5. The high-efficiency energy-saving forklift lithium battery as claimed in claim 1, wherein: the inner wall of spiral shell section of thick bamboo (3) is equipped with auxiliary device (5), auxiliary device (5) are including solid fixed cylinder (55), gu fixed cylinder (55) fixed connection is in the inner wall of battery (1), the diapire fixedly connected with slide bar (53) of solid fixed cylinder (55), the surperficial sliding connection of slide bar (53) has solid fixed cylinder (55), and big round hole has been seted up to the diapire of circular cylinder (52).

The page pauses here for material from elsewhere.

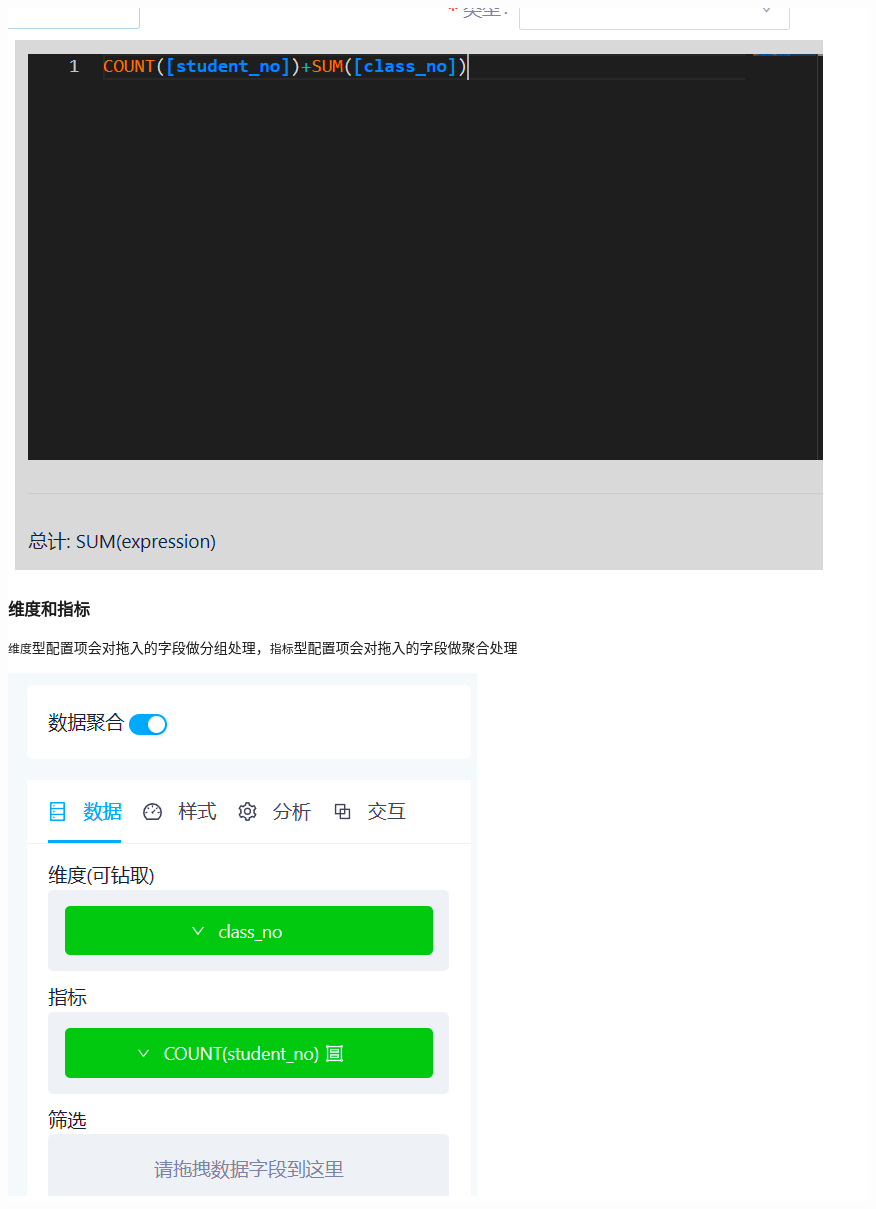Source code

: ![image-20230914163508797](img/datart学习笔记/image-20230914163508797.png)





### 维度和指标

`维度`型配置项会对拖入的字段做分组处理，`指标`型配置项会对拖入的字段做聚合处理

![image-20230914163702190](img/datart学习笔记/image-20230914163702190.png)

6. The high-efficiency energy-saving forklift lithium battery as claimed in claim 5, wherein: the surface of the sliding rod (53) is sleeved with a second spring (54), the second spring (54) is fixedly connected between the round barrel (52) and the fixed barrel (55), one end, far away from the storage battery (1), of the spiral barrel (3) is provided with a limiting groove, the inner wall of the limiting groove is in sliding connection with the round barrel (52), and a rubber pad (51) is clamped between the rotary cap (2) and the round barrel (52).